Technical Report 2014-005

Full Speed Ahead: Detailed Architectural Simulation at Near-Native Speed

Andreas Sandberg, Erik Hagersten, and David Black-Schaffer

March 2014

Abstract:

Popular microarchitecture simulators are typically several orders of magnitude slower than the systems they simulate. This leads to two problems: First, due to the slow simulation rate, simulation studies are usually limited to the first few billion instructions, which corresponds to less than 10% the execution time of many standard benchmarks. Since such studies only cover a small fraction of the applications, they run the risk of reporting unrepresentative application behavior unless sampling strategies are employed. Second, the high overhead of traditional simulators make them unsuitable for hardware/software co-design studies where rapid turn-around is required.

In spite of previous efforts to parallelize simulators, most commonly used full-system simulations remain single threaded. In this paper, we explore a simple and effective way to parallelize sampling full-system simulators. In order to simulate at high speed, we need to be able to efficiently fast-forward between sample points. We demonstrate how hardware virtualization can be used to implement highly efficient fast-forwarding in the standard gem5 simulator and how this enables efficient execution between sample points. This extremely rapid fast-forwarding enables us to reach new sample points much quicker than a single sample can be simulated. Together with efficient copying of simulator state, this enables parallel execution of sample simulation. These techniques allow us to implement a highly scalable sampling simulator that exploits sample-level parallelism.

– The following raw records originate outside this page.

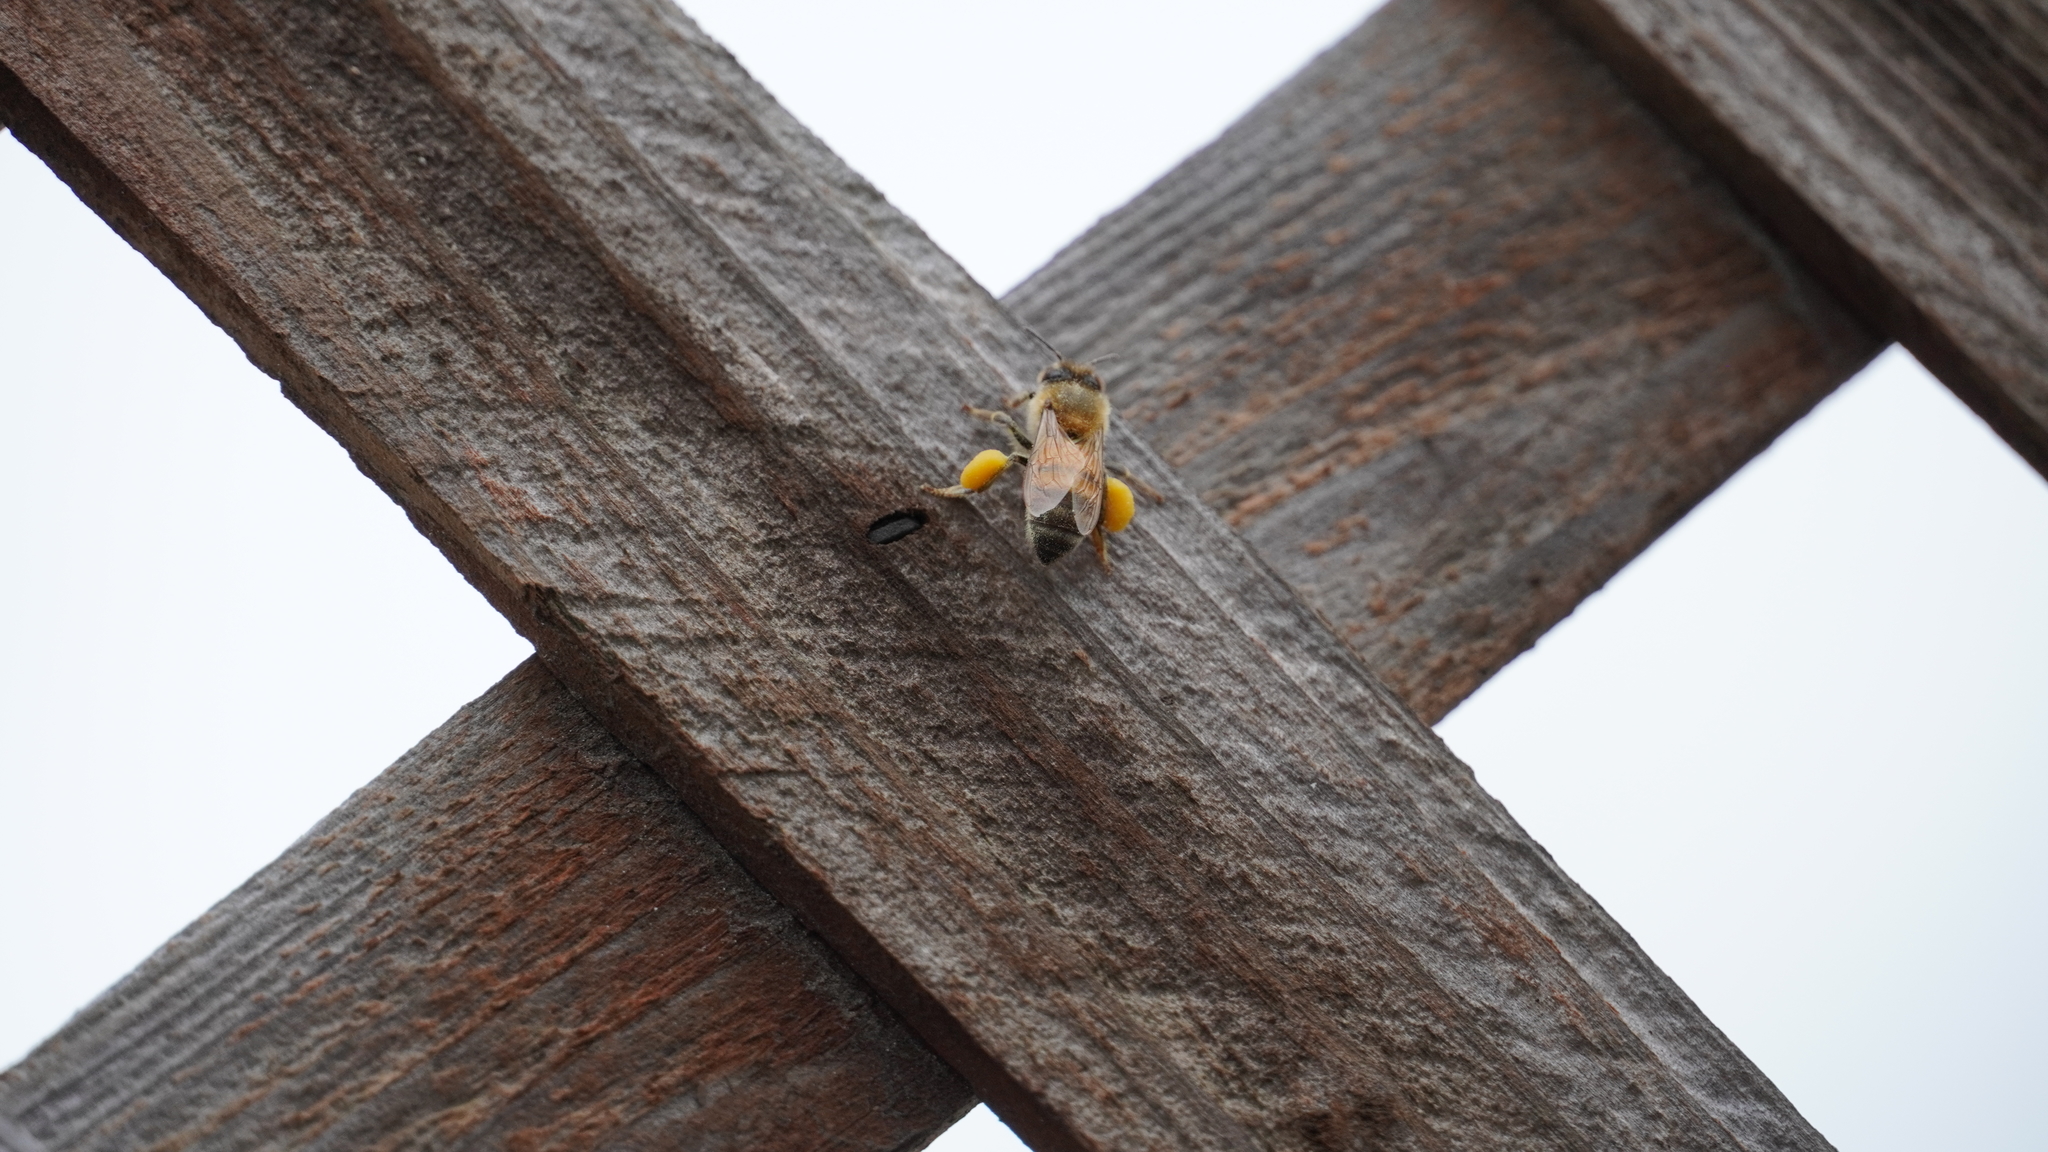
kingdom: Animalia
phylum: Arthropoda
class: Insecta
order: Hymenoptera
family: Apidae
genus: Apis
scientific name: Apis mellifera
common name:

We demonstrate how virtualization can be used to fast-forward simulators at 90% of native execution speed on average. Using virtualized fast-forwarding, we demonstrate a parallel sampling simulator that can be used to accurately estimate the IPC of standard workloads with an average error of 2.2% while still reaching an execution rate of 2.0 GIPS (63% of native) on average. We demonstrate that our parallelization strategy scales almost linearly and simulates one core at up to 93% of its native execution rate, 19,000x faster than detailed simulation, while using 8 cores.